= BRANO ESTRATTO =
E così sono piovuti a centinaia i commenti, molti di condanna - per una  situazione in cui il consumatore medio si trova quantomeno a disagio - e altri di taglio totalmente diverso, vale a dire di stampo minaccioso nei confronti delle due testate e di almeno uno dei due giornalisti (vi confessiamo: non siamo riusciti a leggerli tutti, per quanti sono!). Insomma, un polverone senza che nulla di nuovo sia accaduto in questo ultimo periodo.
Senza una risposta plausibile ai dubbi che questa convergenza di editoriali intenti produce, ci piace dare spazio ad un bel pezzo di Mimmo Pelagalli, giornalista campano tra i più esperti conoscitori di quella realtà. Il suo è un pezzo obiettivo e pacato - finalmente - che ben descrive il clima esistente in quel comparto oggi, e che verosimilmente lo accompagnerà sino alla data del prossimo pronunciamento dei giudici. _____________
Mozzarella di Bufala Campana Dop, la Storia utile a capire il presente
di Mimmo Pelagalli
Alla Mozzarella di Bufala Dop tocchera' attendere il 30 novembre per sapere se alcuni dei suoi principali produttori saranno o meno arrestati per associazione per delinquere semplice,  finalizzata alla frode in commercio,  con l’aggravante di frode su prodotti a Denominazione di origine.

= REQUISITI DEL COMPITO =
Estragga dal brano sulla mozzarella di bufala campana il passo compreso tra "E così sono" e "questo ultimo periodo.", estremi inclusi, copiandolo senza alcuna modifica.

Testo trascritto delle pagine
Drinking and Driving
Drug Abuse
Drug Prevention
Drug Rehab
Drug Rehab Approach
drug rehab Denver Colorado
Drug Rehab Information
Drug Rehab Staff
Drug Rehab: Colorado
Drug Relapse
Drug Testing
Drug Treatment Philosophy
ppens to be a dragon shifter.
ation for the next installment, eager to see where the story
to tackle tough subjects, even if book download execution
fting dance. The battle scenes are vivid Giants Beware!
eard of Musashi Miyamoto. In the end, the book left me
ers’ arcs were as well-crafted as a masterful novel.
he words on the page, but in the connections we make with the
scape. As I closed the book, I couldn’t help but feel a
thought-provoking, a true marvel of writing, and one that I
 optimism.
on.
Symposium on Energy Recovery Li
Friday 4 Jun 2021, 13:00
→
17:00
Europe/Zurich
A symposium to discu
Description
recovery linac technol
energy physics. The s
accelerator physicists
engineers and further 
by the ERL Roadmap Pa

= SOLUZIONE SCRITTA =
E così sono piovuti a centinaia i commenti, molti di condanna - per una  situazione in cui il consumatore medio si trova quantomeno a disagio - e altri di taglio totalmente diverso, vale a dire di stampo minaccioso nei confronti delle due testate e di almeno uno dei due giornalisti (vi confessiamo: non siamo riusciti a leggerli tutti, per quanti sono!). Insomma, un polverone senza che nulla di nuovo sia accaduto in questo ultimo periodo.